Outpatient Visits in Decline During COVID-19

Stethoscope and cell phone. Image by StockSnap from Pixabay

Outpatient care has dramatically changed in the US due to the COVID-19 pandemic. Many elective and preventative visits have been deferred and physicians are increasingly offering telemedicine visits to prevent patients from being exposed to the virus.

A report by associate professor of health care policy Ateev Mehrotra, MD, MPH, Leonard D. Schaeffer Professor of Health Care Policy Michael E. Chernew, PhD, and colleagues published by The Commonwealth Fund shows that visits to ambulatory practices declined nearly 60% in mid-March 2020 and remained low throughout April.

Visit rates dropped most significantly among specialty surgeries and procedures, with other specialties such as adult primary care, oncology, and behavioral health seeing less significant decreases. Patient populations that experienced the largest decreases in in-person visits were older adults and school-age children.

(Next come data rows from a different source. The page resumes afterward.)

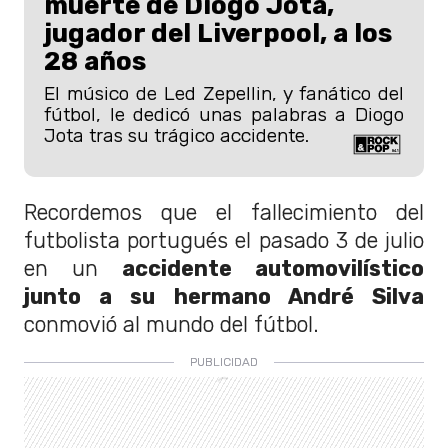
muerte de Diogo Jota,
jugador del Liverpool, a los
28 años
El músico de Led Zepellin, y fanático del
fútbol, le dedicó unas palabras a Diogo
Jota tras su trágico accidente.
Recordemos que el fallecimiento del
futbolista portugués el pasado 3 de julio
en un
accidente automovilístico
junto a su hermano André Silva
conmovió al mundo del fútbol.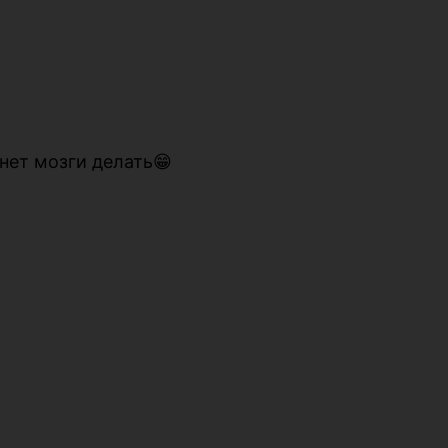
чнет мозги делать😁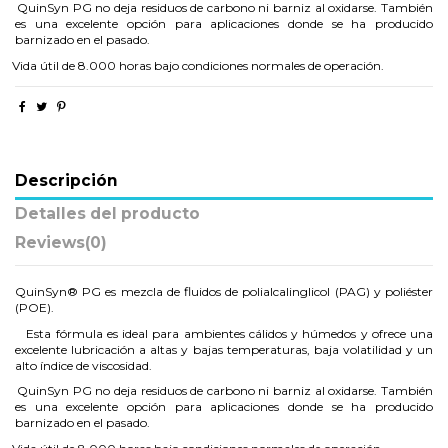
QuinSyn PG no deja residuos de carbono ni barniz al oxidarse. También
es una excelente opción para aplicaciones donde se ha producido
barnizado en el pasado.
Vida útil de 8.000 horas bajo condiciones normales de operación.
Descripción
Detalles del producto
Reviews
(0)
QuinSyn® PG es mezcla de fluidos de polialcalinglicol (PAG) y poliéster
(POE).
Esta fórmula es ideal para ambientes cálidos y húmedos y ofrece una
excelente lubricación a altas y bajas temperaturas, baja volatilidad y un
alto índice de viscosidad.
QuinSyn PG no deja residuos de carbono ni barniz al oxidarse. También
es una excelente opción para aplicaciones donde se ha producido
barnizado en el pasado.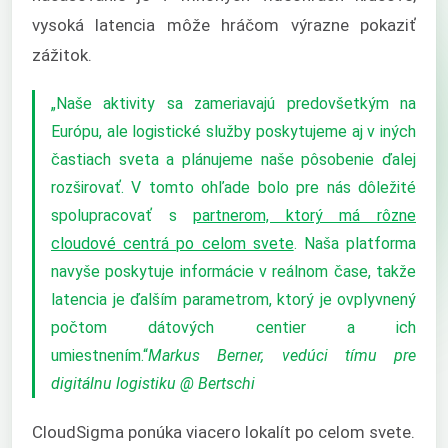
vysoká latencia môže hráčom výrazne pokaziť
zážitok.
„Naše aktivity sa zameriavajú predovšetkým na
Európu, ale logistické služby poskytujeme aj v iných
častiach sveta a plánujeme naše pôsobenie ďalej
rozširovať. V tomto ohľade bolo pre nás dôležité
spolupracovať s
partnerom, ktorý má rôzne
cloudové centrá po celom svete
. Naša platforma
navyše poskytuje informácie v reálnom čase, takže
latencia je ďalším parametrom, ktorý je ovplyvnený
počtom dátových centier a ich
umiestnením.“
Markus Berner, vedúci tímu pre
digitálnu logistiku @ Bertschi
CloudSigma ponúka viacero lokalít po celom svete.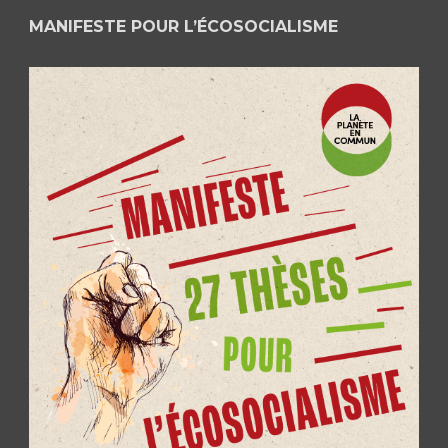
MANIFESTE POUR L’ÉCOSOCIALISME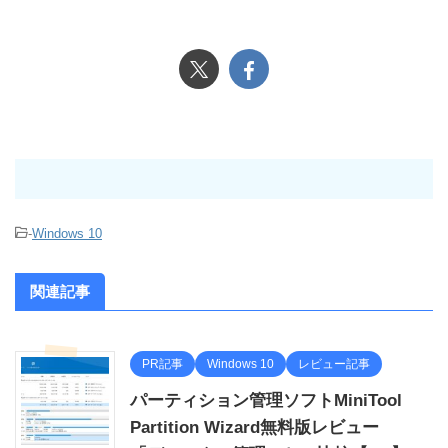
-
Windows 10
関連記事
PR記事
Windows 10
レビュー記事
パーティション管理ソフトMiniTool
Partition Wizard無料版レビュー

While these declines were seen across the United States, the decline was greatest in the mid-Atlantic and New England regions. Telehealth visits increased as in-person visit rates fell, with nearly 30% of ambulatory visits being provided via telemedicine. However, this increase was not enough to offset the decline of in-person visits entirely.   

This report has been featured in The New York Times, WBUR, and Vox.